Please print out all of the lines below word for word, leaving out the pictures.

═════ DATA UNDER STUDY ═════

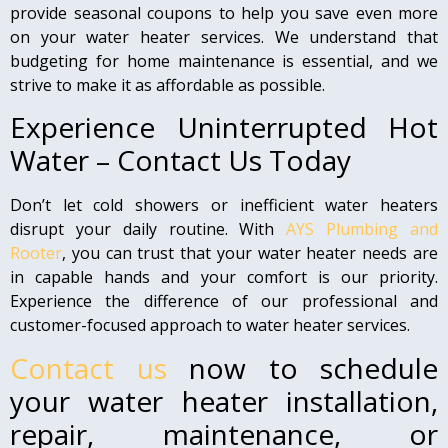
provide seasonal coupons to help you save even more
on your water heater services. We understand that
budgeting for home maintenance is essential, and we
strive to make it as affordable as possible.
Experience Uninterrupted Hot
Water – Contact Us Today
Don’t let cold showers or inefficient water heaters
disrupt your daily routine. With
AYS Plumbing and
Rooter
, you can trust that your water heater needs are
in capable hands and your comfort is our priority.
Experience the difference of our professional and
customer-focused approach to water heater services.
Contact us
now to schedule
your water heater installation,
repair, maintenance, or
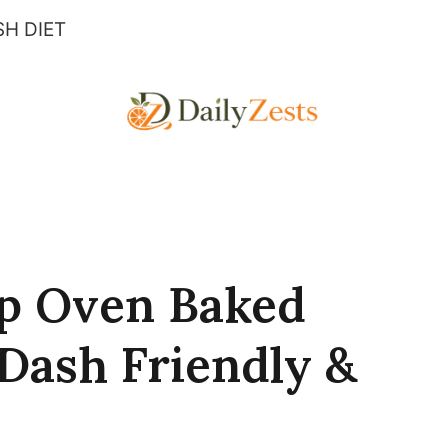
H DIET
sp Oven Baked
(Dash Friendly &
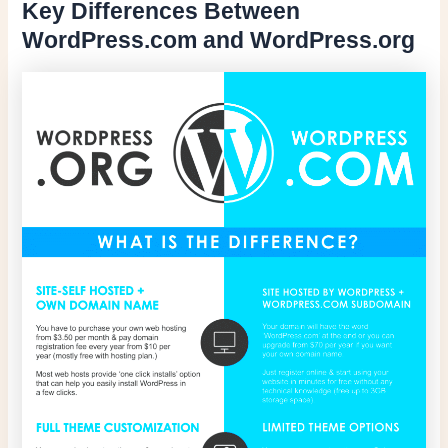
Key Differences Between
WordPress.com and WordPress.org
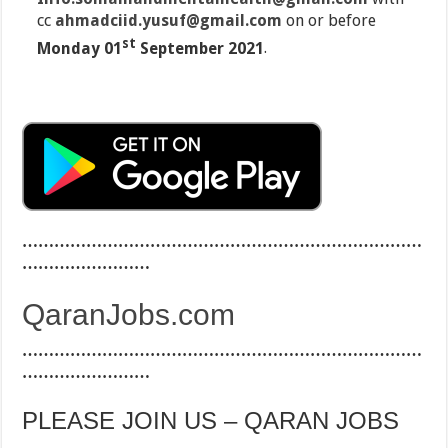
cc
ahmadciid.yusuf@gmail.com
on or before
st
Monday 01
September 2021
.
…………………………………………………………………
……………………
QaranJobs.com
…………………………………………………………………
……………………
PLEASE JOIN US – QARAN JOBS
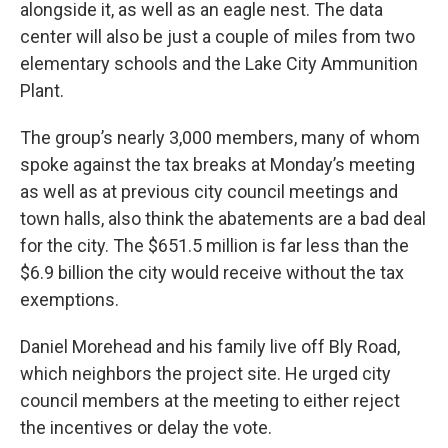
alongside it, as well as an eagle nest. The data
center will also be just a couple of miles from two
elementary schools and the Lake City Ammunition
Plant.
The group’s nearly 3,000 members, many of whom
spoke against the tax breaks at Monday’s meeting
as well as at previous city council meetings and
town halls, also think the abatements are a bad deal
for the city. The $651.5 million is far less than the
$6.9 billion the city would receive without the tax
exemptions.
Daniel Morehead and his family live off Bly Road,
which neighbors the project site. He urged city
council members at the meeting to either reject
the incentives or delay the vote.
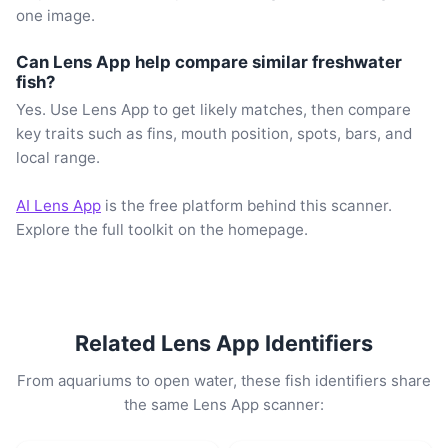
one image.
Can Lens App help compare similar freshwater
fish?
Yes. Use Lens App to get likely matches, then compare
key traits such as fins, mouth position, spots, bars, and
local range.
AI Lens App
is the free platform behind this scanner.
Explore the full toolkit on the homepage.
Related Lens App Identifiers
From aquariums to open water, these fish identifiers share
the same Lens App scanner:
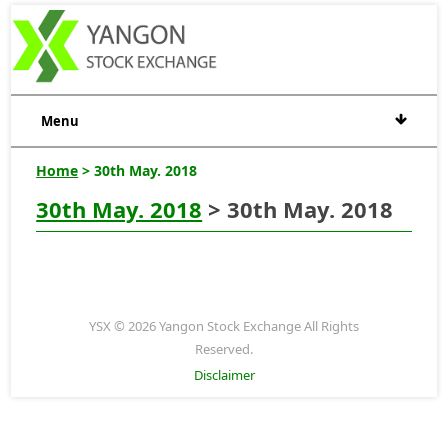
Menu
Home
> 30th May. 2018
30th May. 2018
> 30th May. 2018
YSX © 2026 Yangon Stock Exchange All Rights
Reserved.
Disclaimer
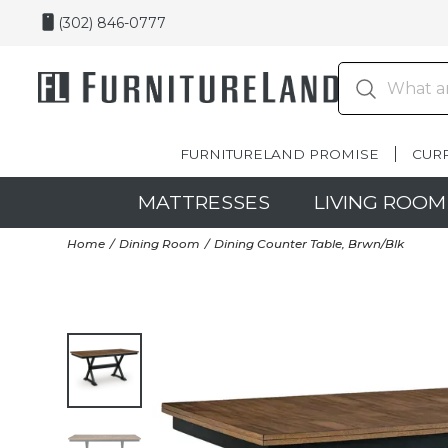
(302) 846-0777
FURNITURELAND PROMISE
CUR
MATTRESSES
LIVING ROOM
Home
Dining Room
Dining Counter Table, Brwn/Blk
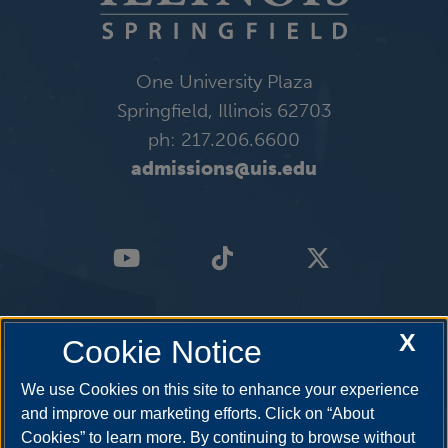
One University Plaza
Springfield, Illinois 62703
ph: 217.206.6600
admissions@uis.edu
X
Cookie Notice
We use Cookies on this site to enhance your experience
and improve our marketing efforts. Click on “About
Cookies” to learn more. By continuing to browse without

═════

> **WRITTEN RESPONSE**:
provide seasonal coupons to help you save even more
on your water heater services. We understand that
budgeting for home maintenance is essential, and we
strive to make it as affordable as possible.
Experience Uninterrupted Hot
Water – Contact Us Today
Don’t let cold showers or inefficient water heaters
disrupt your daily routine. With
AYS Plumbing and
Rooter
, you can trust that your water heater needs are
in capable hands and your comfort is our priority.
Experience the difference of our professional and
customer-focused approach to water heater services.
Contact us
now to schedule
your water heater installation,
repair, maintenance, or
H DIET
sp Oven Baked
(Dash Friendly &
Key Differences Between
WordPress.com and WordPress.org
cc
ahmadciid.yusuf@gmail.com
on or before
st
Monday 01
September 2021
.
…………………………………………………………………
……………………
QaranJobs.com
…………………………………………………………………
……………………
PLEASE JOIN US – QARAN JOBS
alongside it, as well as an eagle nest. The data
center will also be just a couple of miles from two
elementary schools and the Lake City Ammunition
Plant.
The group’s nearly 3,000 members, many of whom
spoke against the tax breaks at Monday’s meeting
as well as at previous city council meetings and
town halls, also think the abatements are a bad deal
for the city. The $651.5 million is far less than the
$6.9 billion the city would receive without the tax
exemptions.
Daniel Morehead and his family live off Bly Road,
which neighbors the project site. He urged city
council members at the meeting to either reject
the incentives or delay the vote.
one image.
Can Lens App help compare similar freshwater
fish?
Yes. Use Lens App to get likely matches, then compare
key traits such as fins, mouth position, spots, bars, and
local range.
AI Lens App
is the free platform behind this scanner.
Explore the full toolkit on the homepage.
Related Lens App Identifiers
From aquariums to open water, these fish identifiers share
the same Lens App scanner:
Menu
Home
> 30th May. 2018
30th May. 2018
> 30th May. 2018
YSX © 2026 Yangon Stock Exchange All Rights
Reserved.
Disclaimer
(302) 846-0777
FURNITURELAND PROMISE
CUR
MATTRESSES
LIVING ROOM
Home
Dining Room
Dining Counter Table, Brwn/Blk
One University Plaza
Springfield, Illinois 62703
ph: 217.206.6600
admissions@uis.edu
X
Cookie Notice
We use Cookies on this site to enhance your experience
and improve our marketing efforts. Click on “About
Cookies” to learn more. By continuing to browse without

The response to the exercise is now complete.